The 88 parks that lent money to pay down Grand Canyon’s LSI "will operate without interruption or impact to projects funded by concession franchise fees in fiscal year 2015, and no long-term impacts are anticipated," Lena McDowall, NPS’s associate director for business services, wrote in a Jan. 26 letter to Bennet and Sen. Cory Gardner (R-Colo.).
"The lending parks had carry-over balances in their franchise fee accounts that, when combined with expected annual revenues, were larger than what the parks required to fund planned projects," McDowall wrote.
Moreover, the $50 million will be paid back — as required by law — over the course of the 15-year Grand Canyon contract, she said. A new solicitation for the South Rim contract, which will begin in January 2016, will be issued "soon," NPS said.
An overhyped barrier
But Crandall of the National Park Hospitality Association isn’t quite buying it.
"Explain that to the millions of visitors who won’t be getting the kind of experience they were expecting when they board the ferry on the way to the Statue of Liberty," he said.
Crandall said Congress is to blame for rising LSI, because it has failed to provide enough funding for NPS to maintain its infrastructure. Provisions in the 1998 concessions law haven’t helped, either, he said. Contracts are generally limited to 10 years, which isn’t enough time for companies to recoup their investments in park infrastructure, he said.
"It’s not like LSI is the wrong solution," he said. "It’s been used too much because the budget of the Park Service hasn’t allowed the kind of investment that really shouldn’t be borne by the concessioner."
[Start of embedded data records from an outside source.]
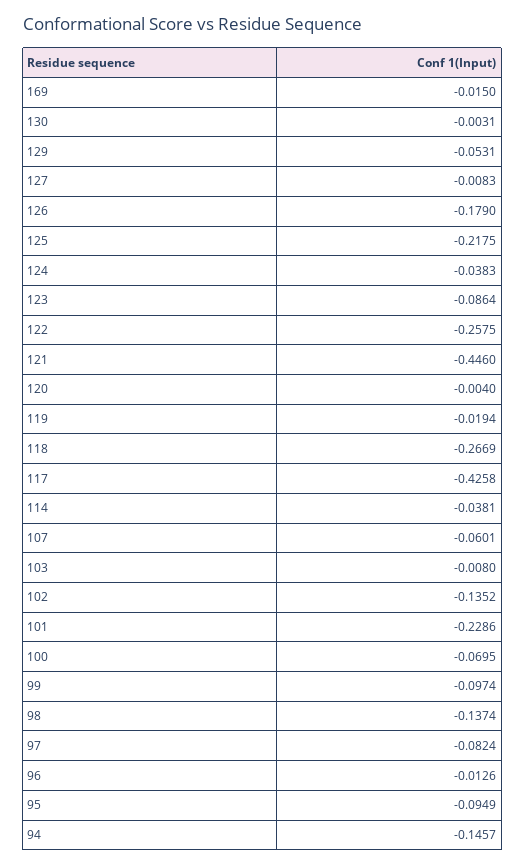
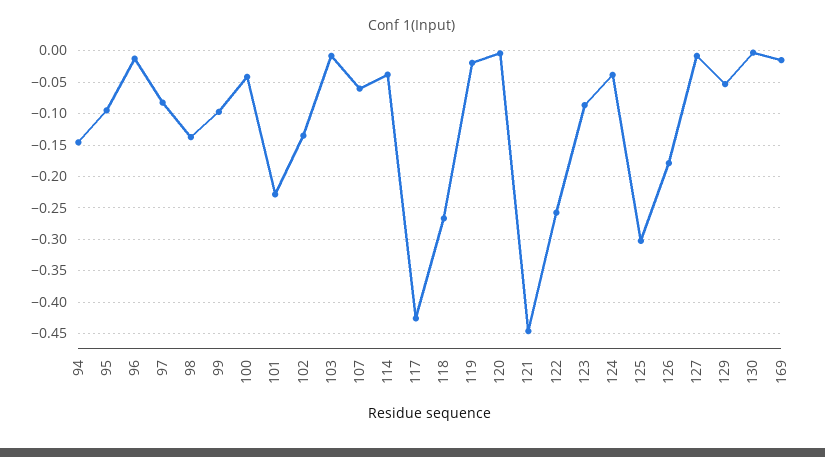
125: -0.2175 -> -0.3
100: -0.0695 -> -0.04

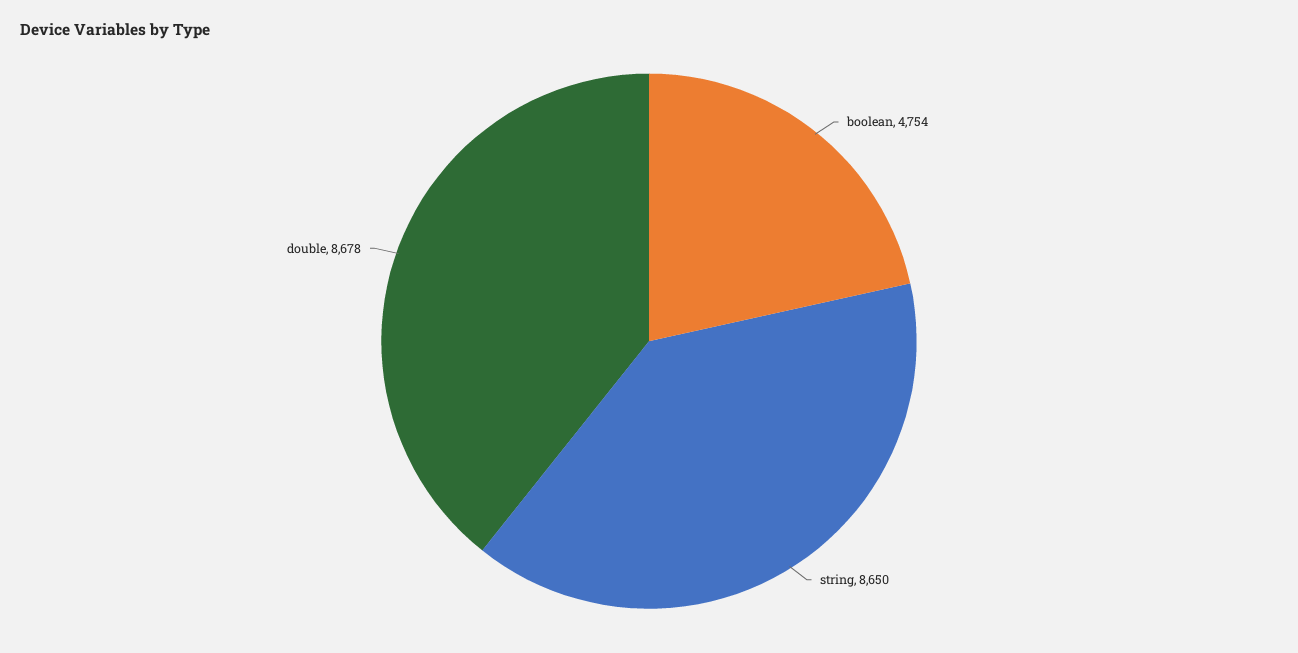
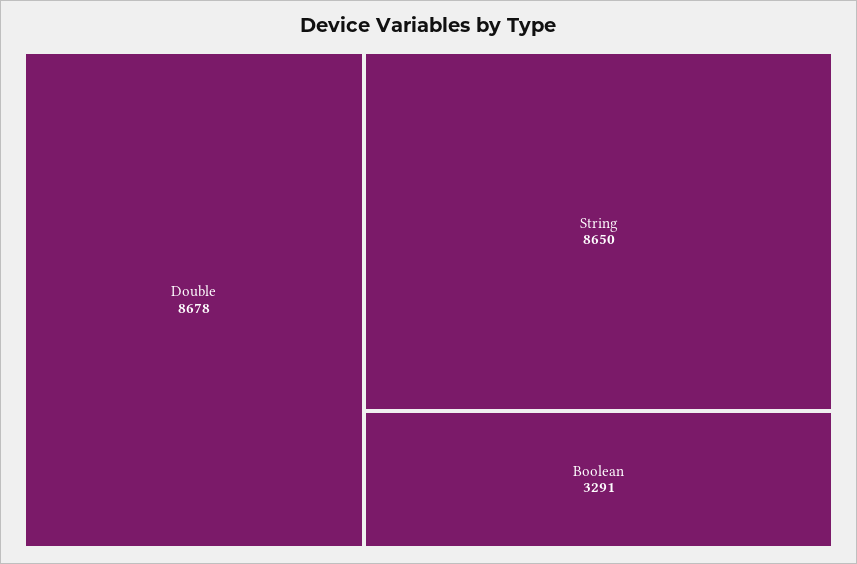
boolean: 4754 -> 3291

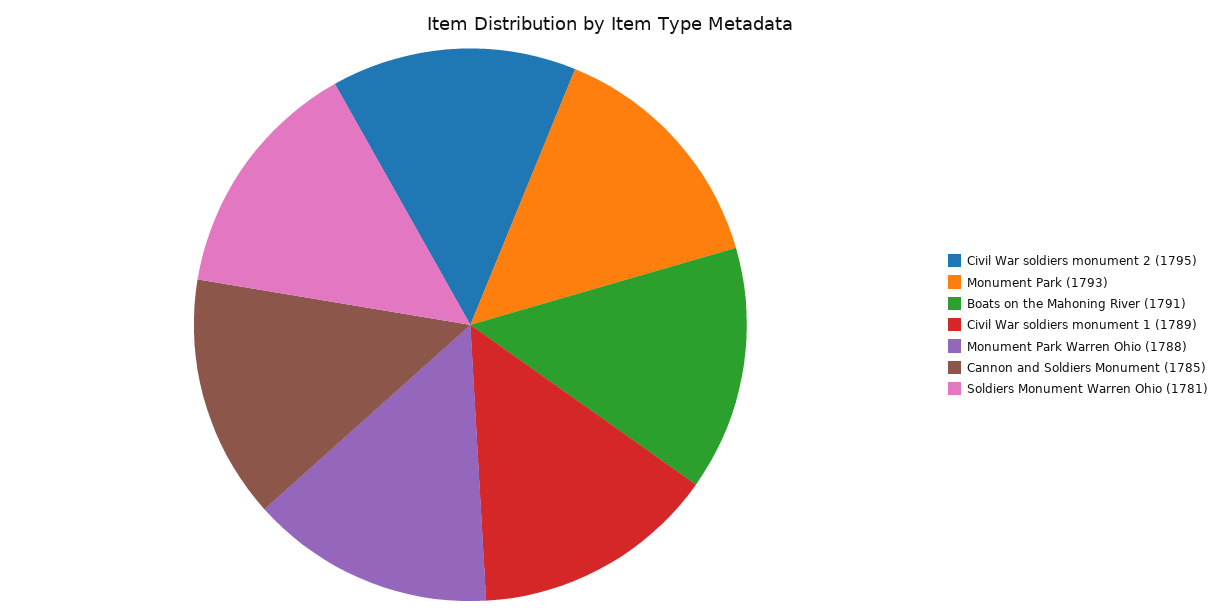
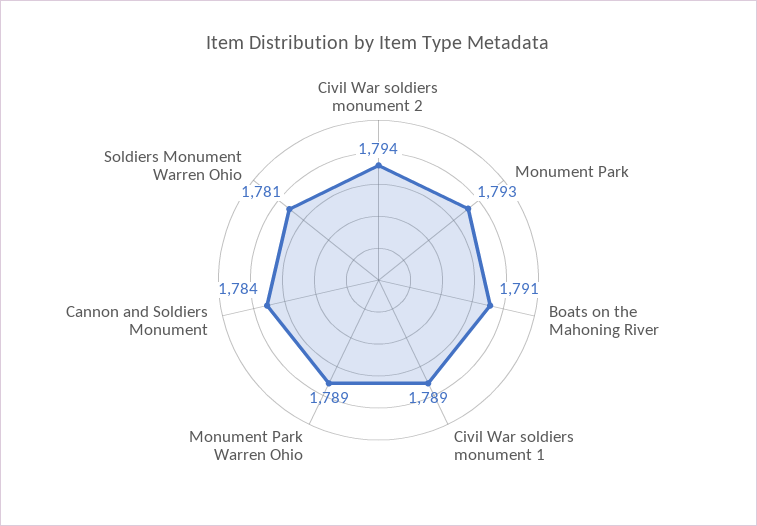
Civil War soldiers monument 2: 1795 -> 1794
Monument Park Warren Ohio: 1788 -> 1789
Cannon and Soldiers Monument: 1785 -> 1784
Crandall said LSI is an overhyped barrier. When a new concessioner buys an old concessioner’s LSI, it doesn’t vanish. The new concessioner owns the investment. Moreover, most of the historic structures concessioners run were built with private capital, not appropriated funds, he said.
At a July 2013 hearing before the Senate Energy and Natural Resources Committee, Park Service Director Jon Jarvis said his agency would need at least $700 million annually just to keep the maintenance backlog level. The agency in the previous fiscal year had received only $444 million for that purpose.
More than half the backlog consists of roads and bridges, whose maintenance and upgrade is generally covered by the highway bill.
Crandall said the agency will need to look beyond traditional appropriations to properly maintain its assets. He touted a March 2013 white paper by NPHA and NPCA that listed 16 ideas for increasing nonappropriated funds.
For example, franchise fees could be increased 50 percent within three years through expanded concessioner services, including by lengthening operating hours at units like Alcatraz and the Statue of Liberty and allowing dynamic pricing of services, the paper said. Concessioner-operated facilities make up roughly $1 billion of the estimated $11 billion infrastructure backlog, it said.
"Concessioners report that the public wants expanded services — longer operating seasons at some units, removal of time-of-day limits at others, added educational seminars and special events [and] other services like Wi-Fi," the paper said.
Still, others argue parks are already overdeveloped and overcommercialized.
But concessionaires are hobbled by shorter contracts, a reluctance by NPS to award LSI and prospectuses creating a "negative cash flow" for more than half the concessions contract, the paper said. That has "exacerbated the challenges faced by NPS in maintaining aging infrastructure," the paper said.
Other proposals in the white paper included adding a "penny for parks" to the federal gasoline tax and creating a park legacy fund with money from oil and gas revenues and private donations.